Zahra: “Si Danang nggak masuk lagi, ya?”
Azizah: “Iya, dia selalu absen kalau pas pelajarannya Bu Fatma.”
Nurul: “Kenapa bisa begitu?”
Azizah: “Masak kamu nggak tahu, sih?”
Nurul: “Nggak tahu. Emang kenapa?”
Zahra: “Coba deh tanya sama teman dekatnya.” Zahra menunjuk Fahri.
Fahri yang sadar dengan obrolan tersebut akhirnya ikut nimbrung. “Danang pernah kepergok ngempesin ban motor, eh nggak tahunya ternyata itu ban motor punya Ibu Fatma.”
Azizah: “Wah, gila.

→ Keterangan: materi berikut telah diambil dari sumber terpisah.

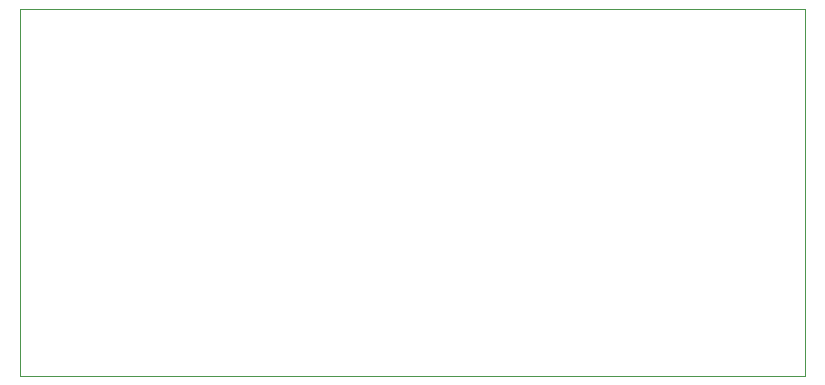
<source format=gbr>
%TF.GenerationSoftware,KiCad,Pcbnew,8.0.8*%
%TF.CreationDate,2025-05-04T21:19:18-07:00*%
%TF.ProjectId,ACL_Angle_Sensor,41434c5f-416e-4676-9c65-5f53656e736f,rev?*%
%TF.SameCoordinates,Original*%
%TF.FileFunction,Profile,NP*%
%FSLAX46Y46*%
G04 Gerber Fmt 4.6, Leading zero omitted, Abs format (unit mm)*
G04 Created by KiCad (PCBNEW 8.0.8) date 2025-05-04 21:19:18*
%MOMM*%
%LPD*%
G01*
G04 APERTURE LIST*
%TA.AperFunction,Profile*%
%ADD10C,0.050000*%
%TD*%
G04 APERTURE END LIST*
D10*
X87000000Y-38000000D02*
X153500000Y-38000000D01*
X153500000Y-69000000D01*
X87000000Y-69000000D01*
X87000000Y-38000000D01*
M02*

</source>
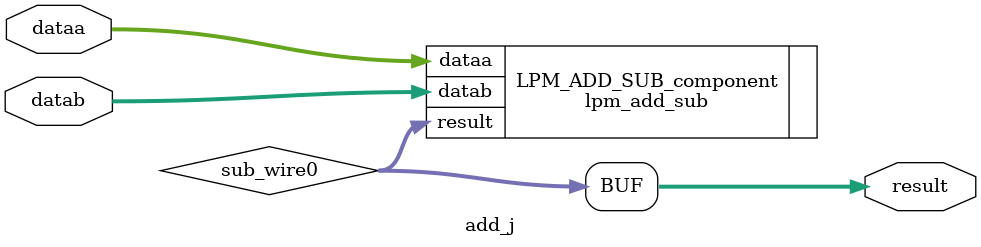
<source format=v>

`timescale 1 ns / 1 ps
module add_j (
	dataa,
	datab,
	result);

	input	[31:0]  dataa;
	input	[31:0]  datab;
	output	[31:0]  result;

	wire [31:0] sub_wire0;
	wire [31:0] result = sub_wire0[31:0];

	lpm_add_sub	LPM_ADD_SUB_component (
				.dataa (dataa),
				.datab (datab),
				.result (sub_wire0)
				// synopsys translate_off
				,
				.aclr (),
				.add_sub (),
				.cin (),
				.clken (),
				.clock (),
				.cout (),
				.overflow ()
				// synopsys translate_on
				);
	defparam
		LPM_ADD_SUB_component.lpm_direction = "ADD",
		LPM_ADD_SUB_component.lpm_hint = "ONE_INPUT_IS_CONSTANT=NO,CIN_USED=NO",
		LPM_ADD_SUB_component.lpm_representation = "UNSIGNED",
		LPM_ADD_SUB_component.lpm_type = "LPM_ADD_SUB",
		LPM_ADD_SUB_component.lpm_width = 32;


endmodule

// ============================================================
// CNX file retrieval info
// ============================================================
// Retrieval info: PRIVATE: CarryIn NUMERIC "0"
// Retrieval info: PRIVATE: CarryOut NUMERIC "0"
// Retrieval info: PRIVATE: ConstantA NUMERIC "0"
// Retrieval info: PRIVATE: ConstantB NUMERIC "0"
// Retrieval info: PRIVATE: Function NUMERIC "0"
// Retrieval info: PRIVATE: INTENDED_DEVICE_FAMILY STRING "Cyclone IV GX"
// Retrieval info: PRIVATE: LPM_PIPELINE NUMERIC "0"
// Retrieval info: PRIVATE: Latency NUMERIC "0"
// Retrieval info: PRIVATE: Overflow NUMERIC "0"
// Retrieval info: PRIVATE: RadixA NUMERIC "10"
// Retrieval info: PRIVATE: RadixB NUMERIC "10"
// Retrieval info: PRIVATE: Representation NUMERIC "1"
// Retrieval info: PRIVATE: SYNTH_WRAPPER_GEN_POSTFIX STRING "0"
// Retrieval info: PRIVATE: ValidCtA NUMERIC "0"
// Retrieval info: PRIVATE: ValidCtB NUMERIC "0"
// Retrieval info: PRIVATE: WhichConstant NUMERIC "0"
// Retrieval info: PRIVATE: aclr NUMERIC "0"
// Retrieval info: PRIVATE: clken NUMERIC "0"
// Retrieval info: PRIVATE: nBit NUMERIC "32"
// Retrieval info: PRIVATE: new_diagram STRING "1"
// Retrieval info: LIBRARY: lpm lpm.lpm_components.all
// Retrieval info: CONSTANT: LPM_DIRECTION STRING "ADD"
// Retrieval info: CONSTANT: LPM_HINT STRING "ONE_INPUT_IS_CONSTANT=NO,CIN_USED=NO"
// Retrieval info: CONSTANT: LPM_REPRESENTATION STRING "UNSIGNED"
// Retrieval info: CONSTANT: LPM_TYPE STRING "LPM_ADD_SUB"
// Retrieval info: CONSTANT: LPM_WIDTH NUMERIC "32"
// Retrieval info: USED_PORT: dataa 0 0 32 0 INPUT NODEFVAL "dataa[31..0]"
// Retrieval info: USED_PORT: datab 0 0 32 0 INPUT NODEFVAL "datab[31..0]"
// Retrieval info: USED_PORT: result 0 0 32 0 OUTPUT NODEFVAL "result[31..0]"
// Retrieval info: CONNECT: @dataa 0 0 32 0 dataa 0 0 32 0
// Retrieval info: CONNECT: @datab 0 0 32 0 datab 0 0 32 0
// Retrieval info: CONNECT: result 0 0 32 0 @result 0 0 32 0
// Retrieval info: GEN_FILE: TYPE_NORMAL add_j.v TRUE
// Retrieval info: GEN_FILE: TYPE_NORMAL add_j.inc FALSE
// Retrieval info: GEN_FILE: TYPE_NORMAL add_j.cmp FALSE
// Retrieval info: GEN_FILE: TYPE_NORMAL add_j.bsf TRUE FALSE
// Retrieval info: GEN_FILE: TYPE_NORMAL add_j_inst.v FALSE
// Retrieval info: GEN_FILE: TYPE_NORMAL add_j_bb.v TRUE
// Retrieval info: LIB_FILE: lpm

</source>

Parah banget kalau sampai kayak gitu.”
Nurul: “Aku nggak nyangka, ternyata Danang anaknya bandel banget.”
Keesokan harinya, Bu Fatma membagikan daftar kelompok untuk presentasi. Ternyata, Danang satu kelompok dengan Azizah, Nurul, Zahra, dan Fahri.
Azizah: “Yaahh…. Kita satu kelompok dengan Danang.”
Zahra: “Dia itu nggak mau tahu kalau ada tugas begini.”
Fahri: “Gini aja deh, nanti aku coba ke kosannya. Siapa tahu dia mau berubah.”
Nurul: “Oke, semoga dia mau ambil bagian buat ngerjain tugas.”
Malam harinya, Fahri datang ke kosnya Danang. Kedatangannya yang tanpa pemberitahuan membuat Danang sedikit terkejut.
Danang: “Eh, Fahri.”
Fahri: “Gimana, Nang? Kok nggak pernah masuk pas mata kuliahnya Bu Fatma?”